TASK DETAILS:
Your job is to transcribe the material exactly. Keep every line.

MATERIAL PROVIDED:
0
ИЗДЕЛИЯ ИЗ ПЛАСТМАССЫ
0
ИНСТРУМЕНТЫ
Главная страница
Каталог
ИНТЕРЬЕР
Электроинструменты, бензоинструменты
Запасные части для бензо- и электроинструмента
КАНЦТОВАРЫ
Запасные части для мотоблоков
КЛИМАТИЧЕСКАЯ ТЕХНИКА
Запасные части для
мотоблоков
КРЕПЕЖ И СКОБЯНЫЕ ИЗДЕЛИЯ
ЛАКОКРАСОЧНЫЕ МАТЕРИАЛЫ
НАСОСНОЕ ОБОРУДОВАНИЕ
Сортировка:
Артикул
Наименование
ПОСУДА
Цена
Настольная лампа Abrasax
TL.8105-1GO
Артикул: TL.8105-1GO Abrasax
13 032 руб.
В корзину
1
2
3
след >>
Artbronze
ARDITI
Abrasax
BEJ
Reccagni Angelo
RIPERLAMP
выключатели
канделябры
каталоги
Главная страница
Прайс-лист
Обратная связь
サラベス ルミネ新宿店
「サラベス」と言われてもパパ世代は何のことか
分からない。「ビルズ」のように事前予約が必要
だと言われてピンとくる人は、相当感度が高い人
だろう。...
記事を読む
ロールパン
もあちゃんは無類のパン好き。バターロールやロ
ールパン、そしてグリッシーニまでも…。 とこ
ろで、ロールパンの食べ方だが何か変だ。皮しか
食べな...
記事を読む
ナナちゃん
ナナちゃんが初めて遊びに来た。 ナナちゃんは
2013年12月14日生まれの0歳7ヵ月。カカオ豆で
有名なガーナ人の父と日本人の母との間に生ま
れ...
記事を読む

TASK OUTPUT:
0
ИЗДЕЛИЯ ИЗ ПЛАСТМАССЫ
0
ИНСТРУМЕНТЫ
Главная страница
Каталог
ИНТЕРЬЕР
Электроинструменты, бензоинструменты
Запасные части для бензо- и электроинструмента
КАНЦТОВАРЫ
Запасные части для мотоблоков
КЛИМАТИЧЕСКАЯ ТЕХНИКА
Запасные части для
мотоблоков
КРЕПЕЖ И СКОБЯНЫЕ ИЗДЕЛИЯ
ЛАКОКРАСОЧНЫЕ МАТЕРИАЛЫ
НАСОСНОЕ ОБОРУДОВАНИЕ
Сортировка:
Артикул
Наименование
ПОСУДА
Цена
Настольная лампа Abrasax
TL.8105-1GO
Артикул: TL.8105-1GO Abrasax
13 032 руб.
В корзину
1
2
3
след >>
Artbronze
ARDITI
Abrasax
BEJ
Reccagni Angelo
RIPERLAMP
выключатели
канделябры
каталоги
Главная страница
Прайс-лист
Обратная связь
サラベス ルミネ新宿店
「サラベス」と言われてもパパ世代は何のことか
分からない。「ビルズ」のように事前予約が必要
だと言われてピンとくる人は、相当感度が高い人
だろう。...
記事を読む
ロールパン
もあちゃんは無類のパン好き。バターロールやロ
ールパン、そしてグリッシーニまでも…。 とこ
ろで、ロールパンの食べ方だが何か変だ。皮しか
食べな...
記事を読む
ナナちゃん
ナナちゃんが初めて遊びに来た。 ナナちゃんは
2013年12月14日生まれの0歳7ヵ月。カカオ豆で
有名なガーナ人の父と日本人の母との間に生ま
れ...
記事を読む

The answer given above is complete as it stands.